International cyber criminals hit bank customers through fake apps:
The Russian authorities, bombarded. With allegations of state-sponsored hacking, are keen. To show Russia too is a frequent victim of cyber crime. And that they are working hard to combat it. The interior and emergencies ministries, as well as Sber bank, said. They were targeted in a global cyber attack earlier this month.
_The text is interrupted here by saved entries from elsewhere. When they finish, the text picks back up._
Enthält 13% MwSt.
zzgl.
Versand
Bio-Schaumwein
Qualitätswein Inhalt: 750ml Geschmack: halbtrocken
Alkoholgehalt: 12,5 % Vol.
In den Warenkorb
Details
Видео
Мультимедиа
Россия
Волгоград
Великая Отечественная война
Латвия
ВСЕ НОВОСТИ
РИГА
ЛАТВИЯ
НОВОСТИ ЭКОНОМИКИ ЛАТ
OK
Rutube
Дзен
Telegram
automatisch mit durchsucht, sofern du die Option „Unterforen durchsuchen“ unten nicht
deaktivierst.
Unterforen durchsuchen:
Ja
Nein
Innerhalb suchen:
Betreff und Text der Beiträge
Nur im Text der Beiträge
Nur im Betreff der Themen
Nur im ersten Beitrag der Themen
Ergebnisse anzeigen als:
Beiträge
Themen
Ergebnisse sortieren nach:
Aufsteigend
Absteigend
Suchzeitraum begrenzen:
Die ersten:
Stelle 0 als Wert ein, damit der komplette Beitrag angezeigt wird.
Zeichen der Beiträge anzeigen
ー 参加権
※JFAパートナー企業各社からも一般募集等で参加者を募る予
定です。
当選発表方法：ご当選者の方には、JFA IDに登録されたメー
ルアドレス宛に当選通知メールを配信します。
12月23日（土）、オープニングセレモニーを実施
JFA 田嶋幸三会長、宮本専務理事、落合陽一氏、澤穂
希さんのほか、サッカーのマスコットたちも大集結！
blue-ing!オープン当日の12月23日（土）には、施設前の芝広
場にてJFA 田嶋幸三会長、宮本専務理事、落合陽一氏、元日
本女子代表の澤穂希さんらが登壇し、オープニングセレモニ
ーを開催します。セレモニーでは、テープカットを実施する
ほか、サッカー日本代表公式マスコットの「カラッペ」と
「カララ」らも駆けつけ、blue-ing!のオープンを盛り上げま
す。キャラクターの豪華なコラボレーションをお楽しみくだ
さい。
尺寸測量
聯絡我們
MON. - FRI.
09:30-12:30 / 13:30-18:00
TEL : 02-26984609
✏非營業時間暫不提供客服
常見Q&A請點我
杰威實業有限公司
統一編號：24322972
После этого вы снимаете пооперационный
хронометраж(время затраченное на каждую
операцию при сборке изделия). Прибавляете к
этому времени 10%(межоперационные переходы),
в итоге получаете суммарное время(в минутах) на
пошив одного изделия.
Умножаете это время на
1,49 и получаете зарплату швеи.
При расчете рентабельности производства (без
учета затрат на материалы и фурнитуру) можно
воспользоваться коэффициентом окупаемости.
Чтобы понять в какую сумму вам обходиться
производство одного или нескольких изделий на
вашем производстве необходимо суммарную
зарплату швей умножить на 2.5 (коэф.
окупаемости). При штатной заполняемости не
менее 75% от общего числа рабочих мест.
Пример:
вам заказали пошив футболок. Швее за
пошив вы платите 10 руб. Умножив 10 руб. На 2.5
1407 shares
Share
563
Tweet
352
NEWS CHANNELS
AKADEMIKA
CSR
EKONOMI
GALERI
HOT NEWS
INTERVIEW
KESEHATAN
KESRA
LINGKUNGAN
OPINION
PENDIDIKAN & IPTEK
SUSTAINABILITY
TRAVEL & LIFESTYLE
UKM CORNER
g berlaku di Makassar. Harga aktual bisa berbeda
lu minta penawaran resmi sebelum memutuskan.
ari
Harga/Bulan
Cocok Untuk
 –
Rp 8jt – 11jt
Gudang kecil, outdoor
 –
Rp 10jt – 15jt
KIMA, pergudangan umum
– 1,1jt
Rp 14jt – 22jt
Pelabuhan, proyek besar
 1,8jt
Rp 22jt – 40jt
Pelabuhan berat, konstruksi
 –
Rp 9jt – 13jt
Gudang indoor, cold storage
International cyber criminals hit bank customers through fake apps. Since the allegations about the US election hacking. Further evidence has emerged of what some Western officials. Say is a symbiotic relationship between international cyber criminals and Russian authorities. With hackers allowed to attack foreign targets. With impunity in return for cooperating with the security services. Moscow clamps down on those operating at home. The success of the Cron gang was facilitated by the popularity of SMS-banking services in Russia. Said Dmitry Volkov, head of investigations at Group-IB.
Hackers also inserted malwar:
The gang got their malware on to victims’ devices. By setting up applications designed to mimic banks’ actual apps. International cyber criminals hit bank customers through malware. When users searched online, the results would suggest the fake app. Which they would then download. The hackers also inserted malware into fake mobile apps for well-known pornography sites.
After infecting a customer’s phone. The hackers were able to send a text message. To the bank initiating a transfer of up to $120 to one of 6,000 bank accounts. Set up to receive the fraudulent payments. The malware would then intercept a confirmation code sent by the bank. And block the victim from receiving a message notifying. Them about the transaction.
“Cron’s success was due to two main factors,” Volkov said. “First, the large-scale use of partner programs to distribute the malware in various ways. 2nd, the automation of many (mobile) functions. Which allowed them to carry out the thefts without direct involvement”.